WHAT TO DO:
Exact reproduction of the listing is required. Pictures are not reproduced.

DATA IN THIS EXERCISE:
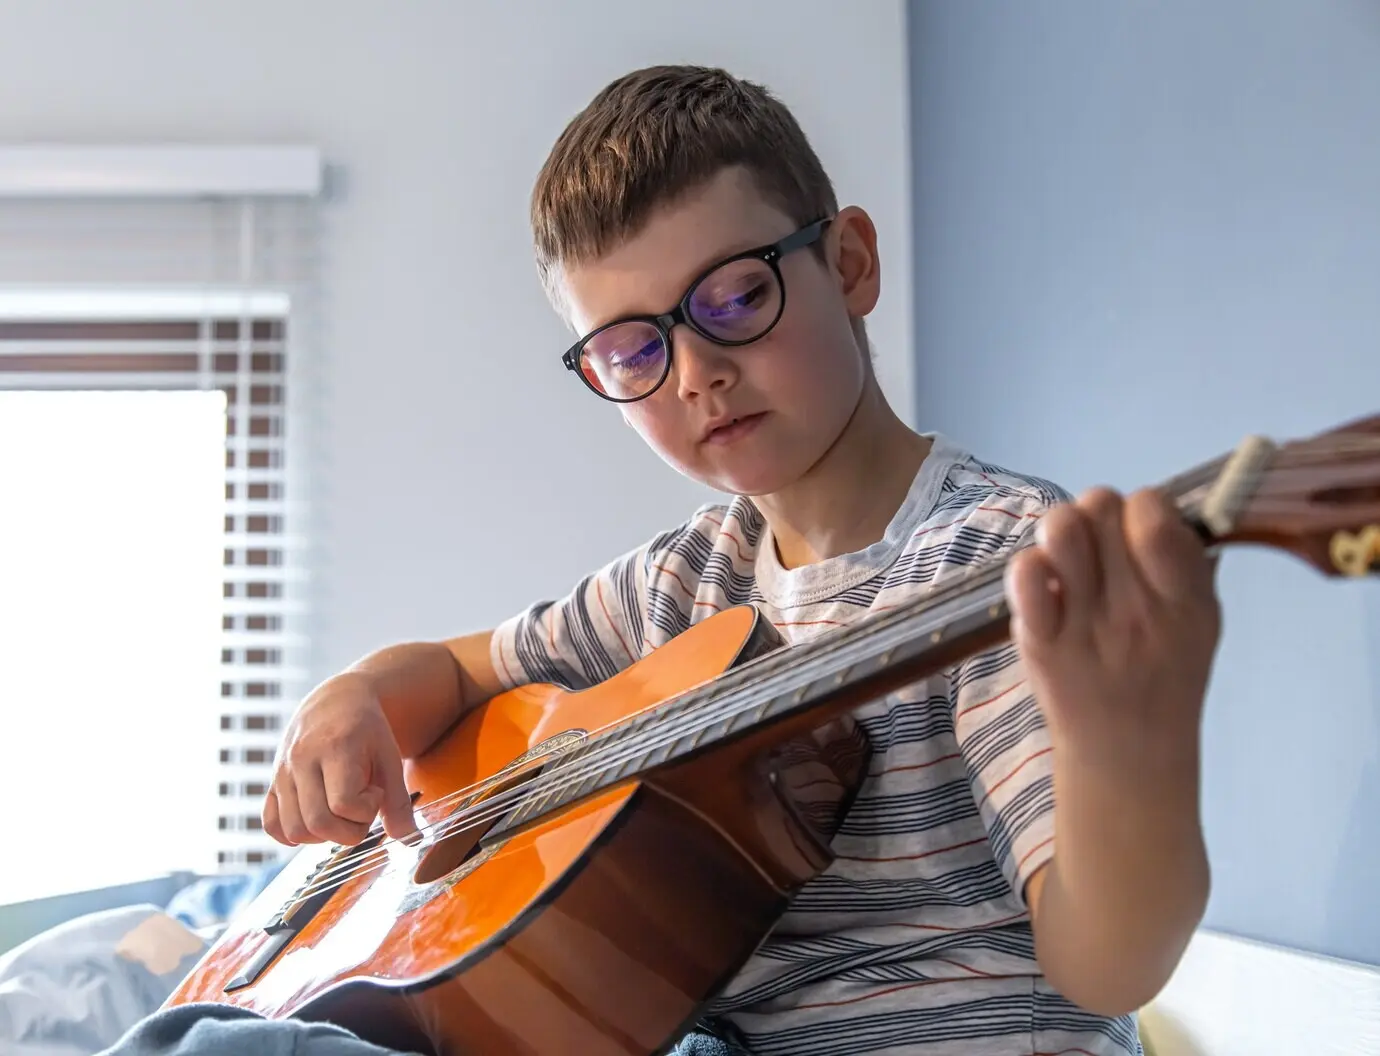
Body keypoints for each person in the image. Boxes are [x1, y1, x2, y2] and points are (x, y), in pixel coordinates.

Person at [258, 64, 1220, 1056]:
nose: (696, 374)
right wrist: (354, 695)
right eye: (633, 353)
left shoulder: (995, 555)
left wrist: (1128, 751)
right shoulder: (675, 586)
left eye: (733, 297)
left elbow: (1111, 966)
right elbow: (460, 671)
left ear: (848, 264)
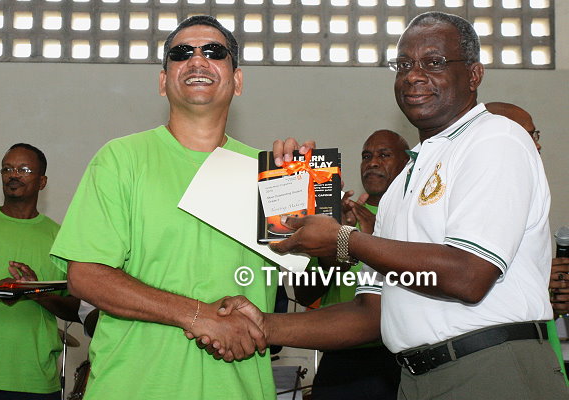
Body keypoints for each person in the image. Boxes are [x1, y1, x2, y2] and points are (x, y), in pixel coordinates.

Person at [205, 11, 569, 400]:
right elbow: (370, 314)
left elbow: (470, 276)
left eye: (434, 62)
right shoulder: (402, 185)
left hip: (490, 367)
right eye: (404, 64)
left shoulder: (495, 137)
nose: (413, 75)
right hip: (415, 378)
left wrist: (345, 240)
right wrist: (262, 324)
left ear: (474, 74)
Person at [49, 15, 311, 400]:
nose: (197, 60)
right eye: (181, 53)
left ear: (237, 80)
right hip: (132, 388)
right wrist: (198, 315)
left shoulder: (272, 174)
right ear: (162, 82)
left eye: (214, 52)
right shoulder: (120, 159)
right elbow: (86, 276)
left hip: (238, 390)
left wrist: (317, 197)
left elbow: (318, 284)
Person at [294, 130, 409, 400]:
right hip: (340, 359)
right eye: (366, 156)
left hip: (398, 358)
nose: (372, 162)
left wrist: (371, 241)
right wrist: (339, 248)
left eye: (384, 155)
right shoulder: (334, 220)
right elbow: (305, 295)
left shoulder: (414, 217)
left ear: (406, 164)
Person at [0, 143, 80, 400]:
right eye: (7, 169)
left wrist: (36, 292)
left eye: (24, 169)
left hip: (37, 381)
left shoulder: (61, 238)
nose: (13, 175)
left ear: (42, 182)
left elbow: (77, 310)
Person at [485, 101, 569, 383]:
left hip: (538, 359)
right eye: (528, 136)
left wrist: (550, 299)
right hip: (498, 364)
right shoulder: (481, 206)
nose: (538, 146)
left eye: (536, 135)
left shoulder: (526, 197)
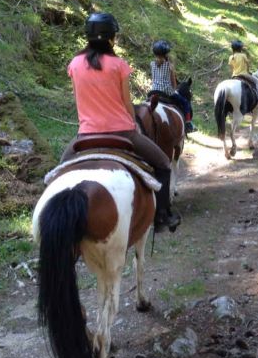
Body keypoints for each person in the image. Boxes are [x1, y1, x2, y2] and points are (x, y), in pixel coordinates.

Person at [61, 13, 180, 231]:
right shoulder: (118, 65)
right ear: (111, 38)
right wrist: (133, 123)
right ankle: (162, 216)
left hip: (86, 134)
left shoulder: (75, 64)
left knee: (58, 172)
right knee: (163, 164)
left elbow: (77, 98)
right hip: (122, 133)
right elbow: (127, 103)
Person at [150, 40, 196, 133]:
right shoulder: (169, 66)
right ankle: (188, 123)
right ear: (166, 54)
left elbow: (153, 78)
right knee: (185, 103)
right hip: (166, 92)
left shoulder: (152, 64)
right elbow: (173, 84)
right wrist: (174, 89)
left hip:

RESPONSE TO THIS EXERCISE:
Body keypoints for each person in the image. Boxes are [x1, y1, x2, y2] and points are (x, y), in pixel coordinates.

Person at [258, 64, 1220, 1056]:
nose: (696, 374)
right wrist: (354, 695)
right eye: (633, 353)
left shoulder: (995, 555)
left wrist: (1128, 751)
right shoulder: (675, 586)
left eye: (733, 297)
left elbow: (1111, 966)
right elbow: (460, 671)
left ear: (848, 264)
Body keypoints for each person in the image. Boxes are [x1, y1, x2, y2] and points are (x, y), in pixel coordinates.

Person at [205, 11, 569, 400]:
right elbow: (370, 314)
left elbow: (470, 276)
left eye: (434, 62)
right shoulder: (402, 185)
left hip: (490, 367)
right eye: (404, 64)
left shoulder: (495, 137)
nose: (413, 75)
right hip: (415, 378)
left wrist: (345, 240)
right wrist: (262, 324)
left ear: (474, 74)
Person at [49, 15, 311, 400]:
nose: (197, 60)
right eye: (181, 53)
left ear: (237, 80)
right hip: (132, 388)
right wrist: (198, 315)
left shoulder: (272, 174)
right ear: (162, 82)
left eye: (214, 52)
right shoulder: (120, 159)
right elbow: (86, 276)
left hip: (238, 390)
left wrist: (317, 197)
left elbow: (318, 284)
Person at [294, 130, 409, 400]:
right hip: (340, 359)
right eye: (366, 156)
left hip: (398, 358)
nose: (372, 162)
left wrist: (371, 241)
right wrist: (339, 248)
left eye: (384, 155)
right shoulder: (334, 220)
right elbow: (305, 295)
left shoulder: (414, 217)
left ear: (406, 164)
Person at [0, 143, 80, 400]:
right eye: (7, 169)
left wrist: (36, 292)
left eye: (24, 169)
left hip: (37, 381)
left shoulder: (61, 238)
nose: (13, 175)
left ear: (42, 182)
left elbow: (77, 310)
Person at [485, 101, 569, 383]:
left hip: (538, 359)
right eye: (528, 136)
left wrist: (550, 299)
right hip: (498, 364)
right shoulder: (481, 206)
nose: (538, 146)
left eye: (536, 135)
left shoulder: (526, 197)
Body keypoints for each person in the image. Boxes are [x1, y1, x2, y2] and points are (x, y), in pixel coordinates.

Person at [61, 13, 180, 231]:
right shoulder: (118, 65)
right ear: (111, 38)
right wrist: (133, 123)
right ankle: (162, 216)
left hip: (86, 134)
left shoulder: (75, 64)
left knee: (58, 172)
right knee: (163, 164)
left elbow: (77, 98)
right hip: (122, 133)
right elbow: (127, 103)
Person at [150, 40, 196, 133]:
right shoulder: (169, 66)
right ankle: (188, 123)
right ear: (166, 54)
left elbow: (153, 78)
right knee: (185, 103)
right hip: (166, 92)
left shoulder: (152, 64)
right elbow: (173, 84)
right wrist: (174, 89)
left hip:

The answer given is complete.